> [Work instruction]:
Set every entry below down once more, exactly as it stands, without images.

> [Supplied material]:
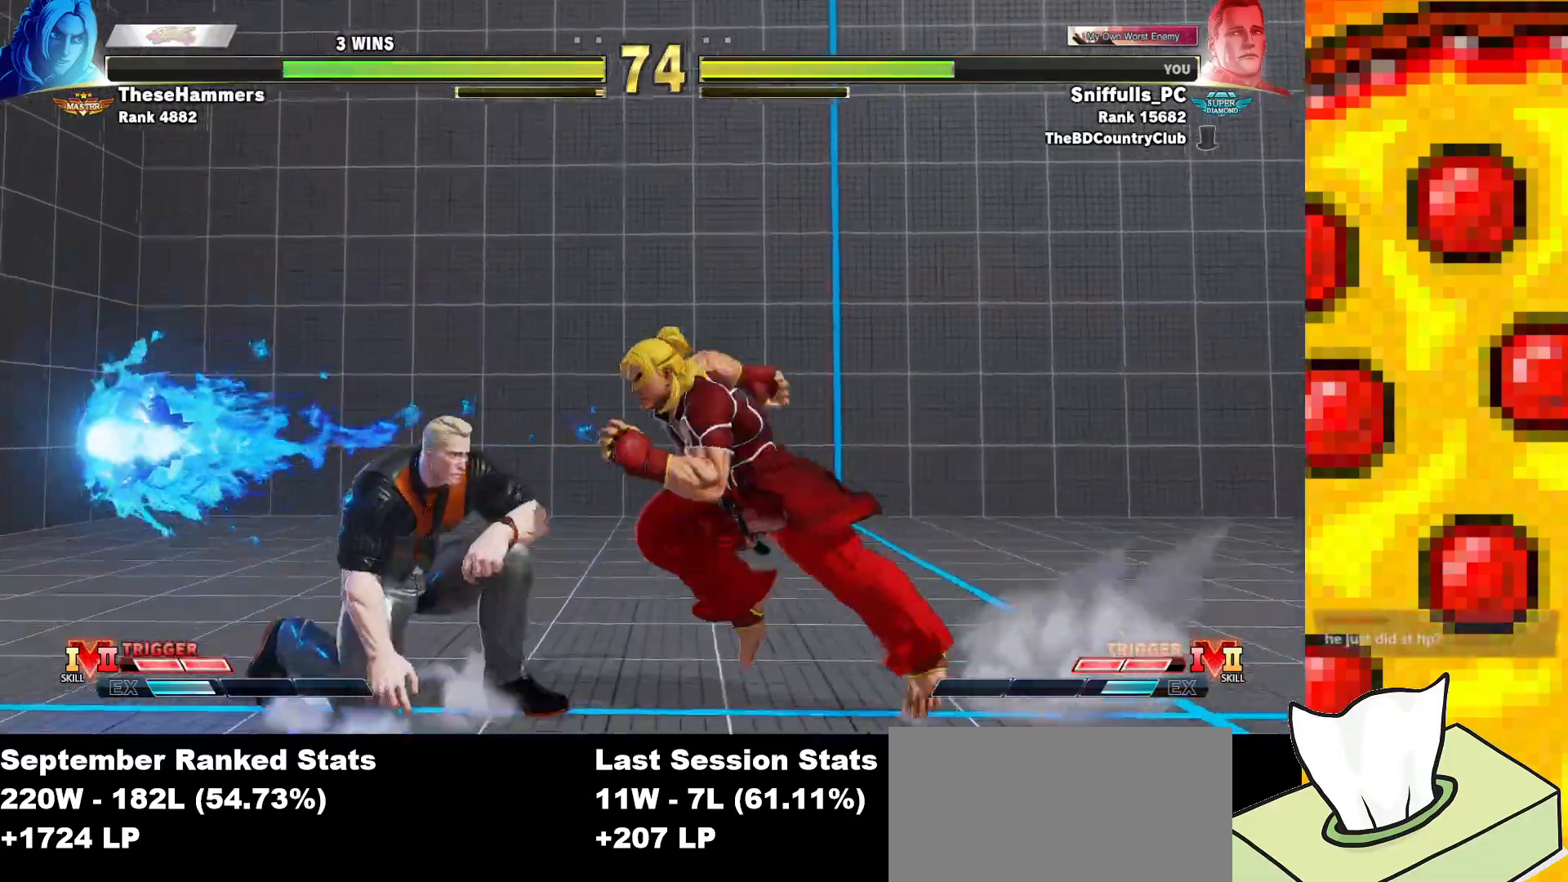
{"buttons": ["DPAD_DOWN", "DPAD_LEFT"], "events": []}
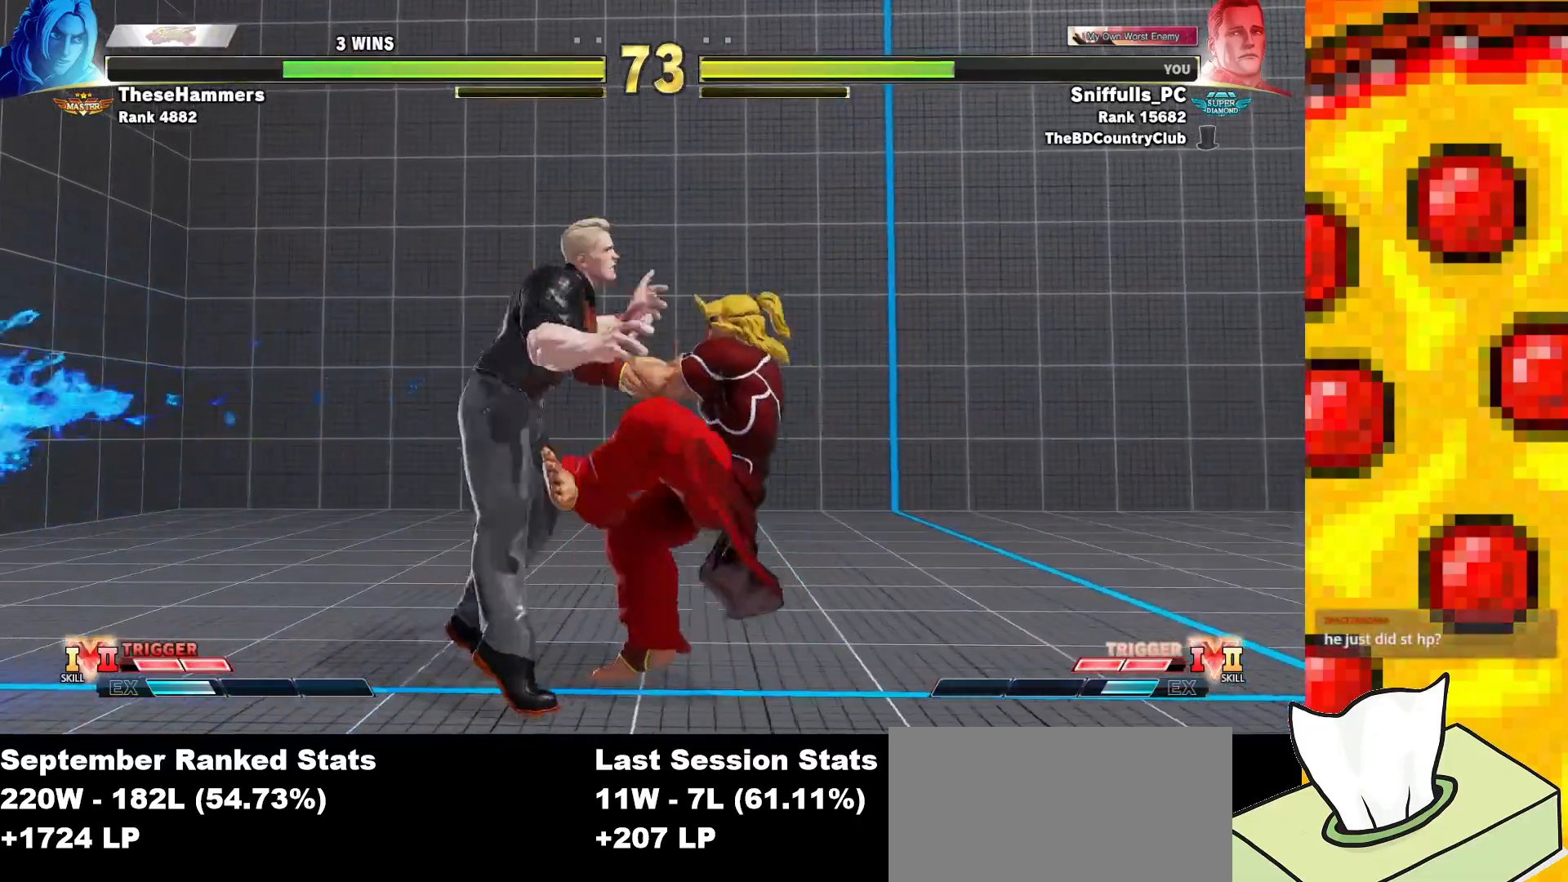
{"buttons": ["DPAD_DOWN", "DPAD_RIGHT"], "events": [[167, "DPAD_LEFT", "up"], [167, "DPAD_RIGHT", "down"]]}
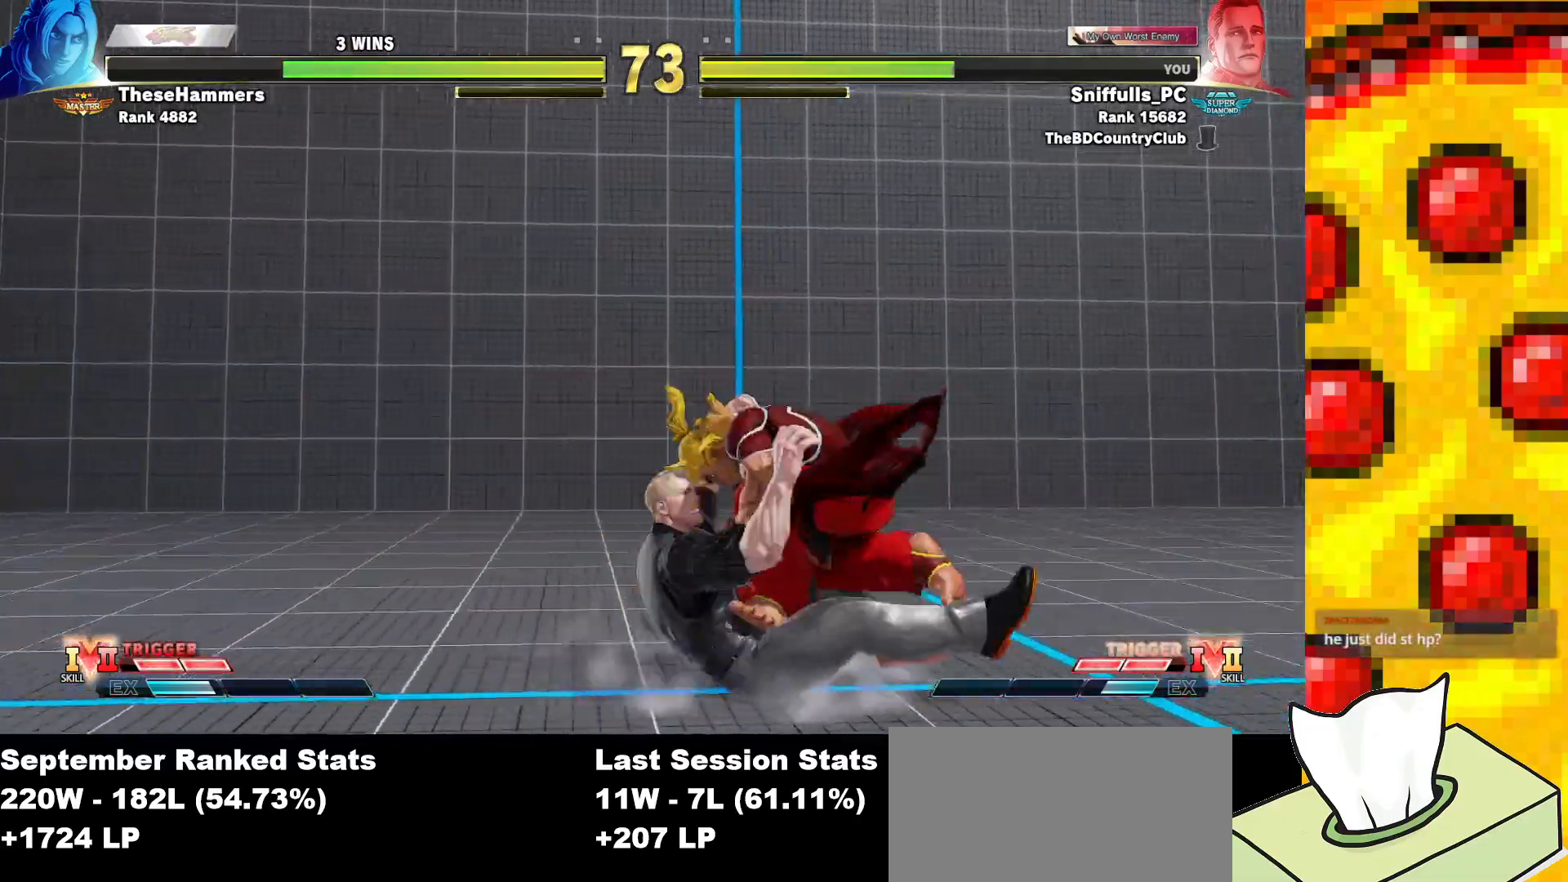
{"buttons": ["CROSS", "SQUARE", "TRIANGLE", "R1", "DPAD_DOWN", "DPAD_RIGHT"], "events": [[117, "CROSS", "down"], [117, "R1", "down"], [117, "SQUARE", "down"], [117, "TRIANGLE", "down"], [183, "SQUARE", "up"], [200, "TRIANGLE", "up"], [217, "CROSS", "up"], [233, "R1", "up"], [283, "CROSS", "down"], [300, "R1", "down"], [300, "SQUARE", "down"], [300, "TRIANGLE", "down"], [367, "R1", "up"], [367, "TRIANGLE", "up"], [383, "CROSS", "up"], [383, "SQUARE", "up"], [450, "CROSS", "down"], [467, "R1", "down"], [467, "SQUARE", "down"], [467, "TRIANGLE", "down"]]}
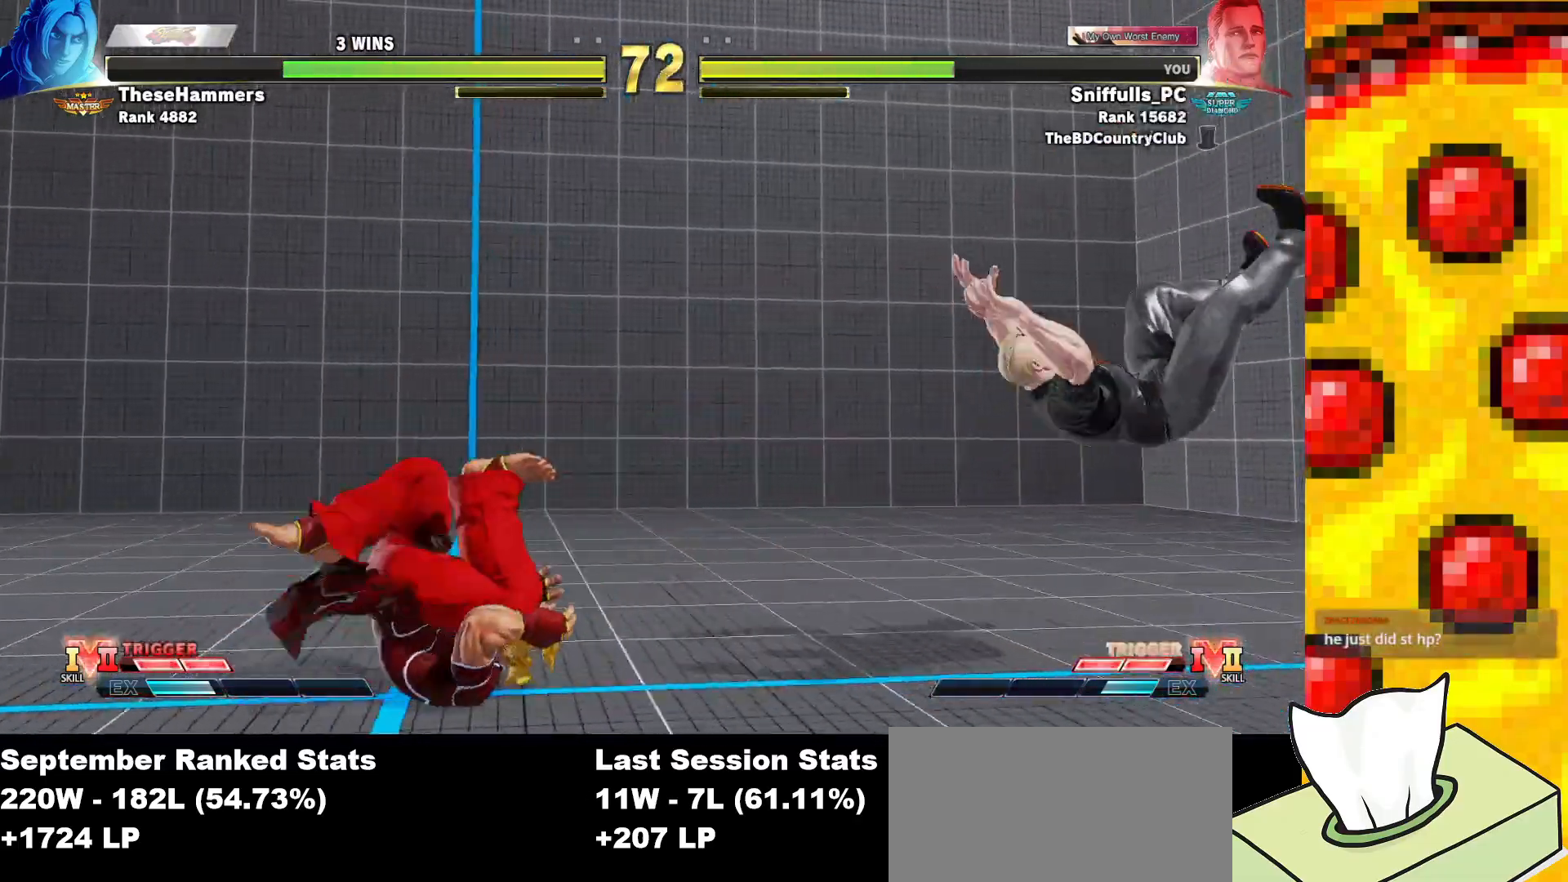
{"buttons": ["DPAD_LEFT"], "events": [[33, "R1", "up"], [33, "SQUARE", "up"], [33, "TRIANGLE", "up"], [83, "R1", "down"], [83, "SQUARE", "down"], [83, "TRIANGLE", "down"], [217, "CROSS", "up"], [217, "R1", "up"], [233, "SQUARE", "up"], [233, "TRIANGLE", "up"], [350, "DPAD_DOWN", "up"], [350, "DPAD_RIGHT", "up"], [400, "DPAD_LEFT", "down"]]}
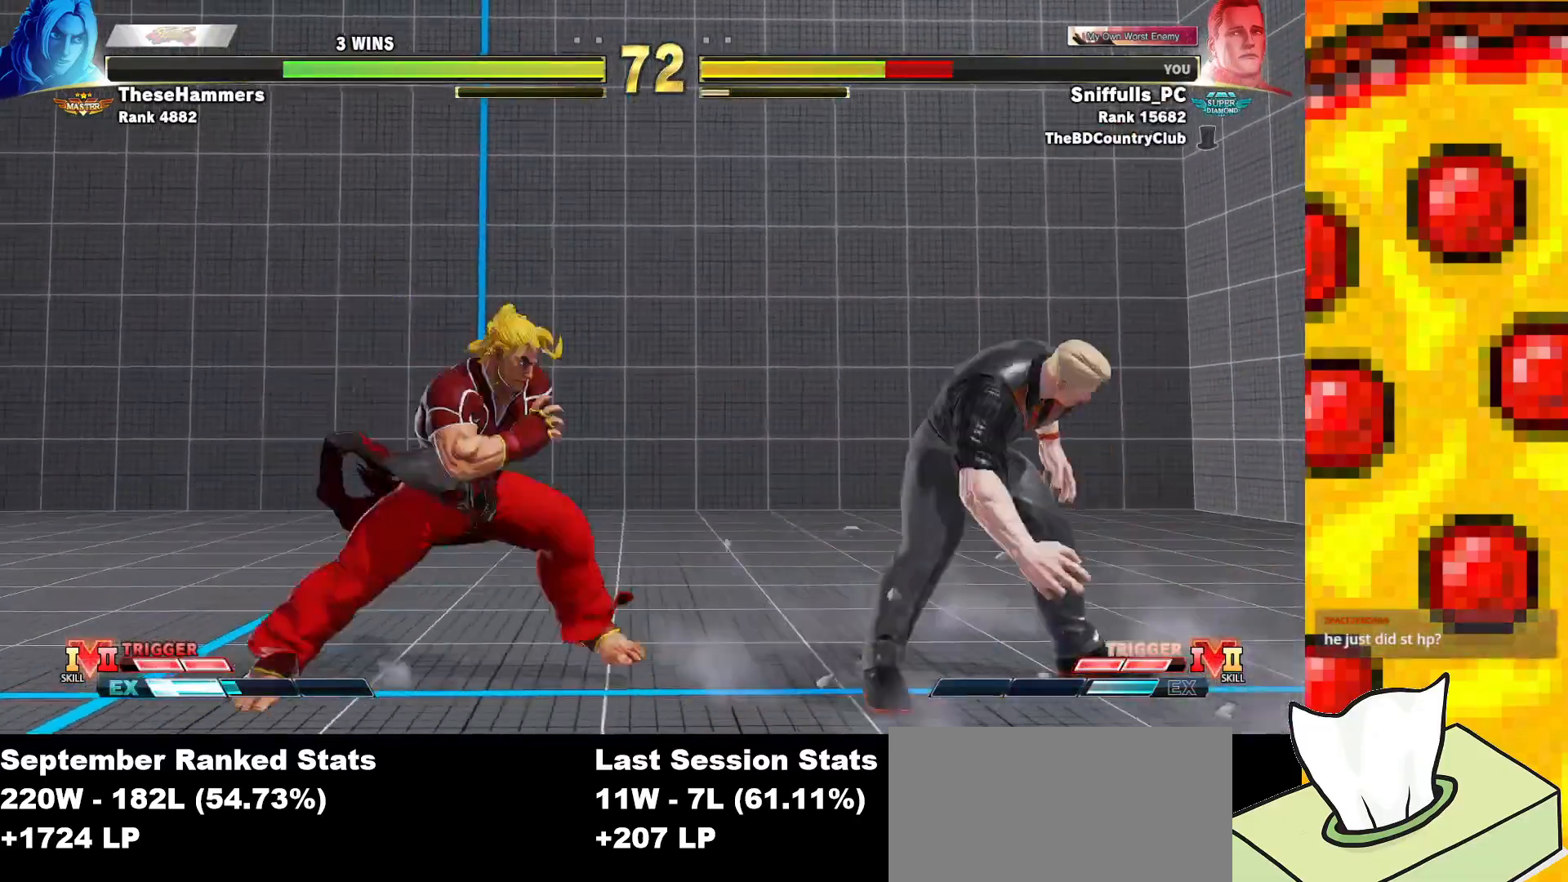
{"buttons": ["DPAD_DOWN", "DPAD_RIGHT"], "events": [[183, "DPAD_LEFT", "up"], [200, "DPAD_DOWN", "down"], [217, "CIRCLE", "down"], [217, "DPAD_RIGHT", "down"], [217, "TRIANGLE", "down"], [300, "CIRCLE", "up"], [317, "TRIANGLE", "up"]]}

> [Output of the task]:
{"buttons": ["DPAD_DOWN", "DPAD_LEFT"], "events": []}
{"buttons": ["DPAD_DOWN", "DPAD_RIGHT"], "events": [[167, "DPAD_LEFT", "up"], [167, "DPAD_RIGHT", "down"]]}
{"buttons": ["CROSS", "SQUARE", "TRIANGLE", "R1", "DPAD_DOWN", "DPAD_RIGHT"], "events": [[117, "CROSS", "down"], [117, "R1", "down"], [117, "SQUARE", "down"], [117, "TRIANGLE", "down"], [183, "SQUARE", "up"], [200, "TRIANGLE", "up"], [217, "CROSS", "up"], [233, "R1", "up"], [283, "CROSS", "down"], [300, "R1", "down"], [300, "SQUARE", "down"], [300, "TRIANGLE", "down"], [367, "R1", "up"], [367, "TRIANGLE", "up"], [383, "CROSS", "up"], [383, "SQUARE", "up"], [450, "CROSS", "down"], [467, "R1", "down"], [467, "SQUARE", "down"], [467, "TRIANGLE", "down"]]}
{"buttons": ["DPAD_LEFT"], "events": [[33, "R1", "up"], [33, "SQUARE", "up"], [33, "TRIANGLE", "up"], [83, "R1", "down"], [83, "SQUARE", "down"], [83, "TRIANGLE", "down"], [217, "CROSS", "up"], [217, "R1", "up"], [233, "SQUARE", "up"], [233, "TRIANGLE", "up"], [350, "DPAD_DOWN", "up"], [350, "DPAD_RIGHT", "up"], [400, "DPAD_LEFT", "down"]]}
{"buttons": ["DPAD_DOWN", "DPAD_RIGHT"], "events": [[183, "DPAD_LEFT", "up"], [200, "DPAD_DOWN", "down"], [217, "CIRCLE", "down"], [217, "DPAD_RIGHT", "down"], [217, "TRIANGLE", "down"], [300, "CIRCLE", "up"], [317, "TRIANGLE", "up"]]}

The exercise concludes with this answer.